The global surface temperature increase by the end of this century is likely to exceed 2°C (about 4°F) above the 1850-1900 mean. Warming will continue beyond 2100. It may vary from year to year, decade to decade and will not be regionally uniform. Changes in the global water cycle in response to the warming will vary as well. The contrast in precipitation between wet and dry regions and wet and dry seasons will increase, subject to regional exceptions. Oceans will continue to warm. Heat will penetrate from the surface to the deeper ocean, affecting ocean currents.

As global mean surface temperature rises, the Arctic sea ice cover will continue to shrink and thin, and Northern Hemisphere spring snow cover will decrease. Global glacier volume will further decrease, reducing summer river flows, exacerbating freshwater shortages. The global mean sea level will continue to rise at a rate greater than that observed between 1971 and 2010, due to increased ocean warming and loss of melt-water from glaciers and ice sheets. Climate change will affect Earth's carbon cycle, further increasing CO2 accumulation in the atmosphere and, as more CO2 is dissolved, ocean acidification.

Cumulative emissions of CO2 will largely determine global mean surface warming by the late 21st century and beyond. Most aspects of climate change will persist for many centuries even if emissions of CO2 are stopped. Exceeding a 2°C global temperature rise, generally considered the limit above which irreversible changes in the climate become inevitable, is a worrisome prospect, given that atmospheric CO2 concentrations have reached above 400 parts per million (ppm) for the first time in 3 million years, exceeding the widely considered "safe" maximum of 350 ppm. Limiting the warming to less than 2°C will require cumulative CO2 emissions from all anthropogenic sources to remain below 1,000 Gigatons of Carbon (GtC). Of this 531 GtC, has been already emitted as of 2011.

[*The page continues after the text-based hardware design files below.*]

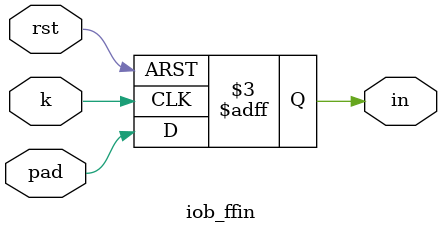
<source format=v>
module iob_ffin(
	input pad,
	input k,
	input rst,
	output reg in
);

	
	always @(posedge k, negedge rst) begin
		if (rst == 1'b0) begin
			in <= 1'b0;
		end else begin
			in <= pad;
		end
	end

endmodule	
</source>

All this is bad news for our descendants' future. Denial is not the answer. For the sake of our children and their children, we must stop using fossil fuels. The best place to start is in our houses - over 40% of fossil fuels used currently heat buildings. We know how to dramatically reduce that amount.

As for the superbly financed climate change deniers among us, ask but one question: who benefits?